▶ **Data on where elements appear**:

************

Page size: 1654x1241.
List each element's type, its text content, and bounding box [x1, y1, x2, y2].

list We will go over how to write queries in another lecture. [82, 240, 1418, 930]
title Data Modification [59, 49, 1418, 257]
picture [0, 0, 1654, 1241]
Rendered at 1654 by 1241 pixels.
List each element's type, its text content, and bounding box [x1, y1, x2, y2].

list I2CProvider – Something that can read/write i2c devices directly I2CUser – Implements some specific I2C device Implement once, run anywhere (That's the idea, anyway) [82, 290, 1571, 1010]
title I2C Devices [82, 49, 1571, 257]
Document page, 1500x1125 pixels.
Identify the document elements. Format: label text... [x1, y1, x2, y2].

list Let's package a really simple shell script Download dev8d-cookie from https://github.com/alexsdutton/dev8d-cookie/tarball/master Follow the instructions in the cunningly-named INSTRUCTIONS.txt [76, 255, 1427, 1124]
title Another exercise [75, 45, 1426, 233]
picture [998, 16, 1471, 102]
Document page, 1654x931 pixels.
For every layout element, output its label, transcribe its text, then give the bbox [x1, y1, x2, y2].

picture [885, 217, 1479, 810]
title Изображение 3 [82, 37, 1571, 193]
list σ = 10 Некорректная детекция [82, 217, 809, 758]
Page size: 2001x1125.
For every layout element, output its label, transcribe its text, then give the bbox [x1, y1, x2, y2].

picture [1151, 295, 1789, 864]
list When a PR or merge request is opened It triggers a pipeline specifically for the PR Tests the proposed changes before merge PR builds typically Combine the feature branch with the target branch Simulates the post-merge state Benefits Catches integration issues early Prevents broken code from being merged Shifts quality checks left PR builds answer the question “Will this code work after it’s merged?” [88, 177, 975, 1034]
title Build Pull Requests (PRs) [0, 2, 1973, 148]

************

Copy the data starting at the line containing "Rendered at 1654 by 1241 pixels." and ending at the line containing "title I2C Devices [82, 49, 1571, 257]", with "bounding box" swapped for "enclosing rectangle" and all else unchanged.

▶ **Task answer**:
Rendered at 1654 by 1241 pixels.
List each element's type, its text content, and enclosing rectangle [x1, y1, x2, y2].

list I2CProvider – Something that can read/write i2c devices directly I2CUser – Implements some specific I2C device Implement once, run anywhere (That's the idea, anyway) [82, 290, 1571, 1010]
title I2C Devices [82, 49, 1571, 257]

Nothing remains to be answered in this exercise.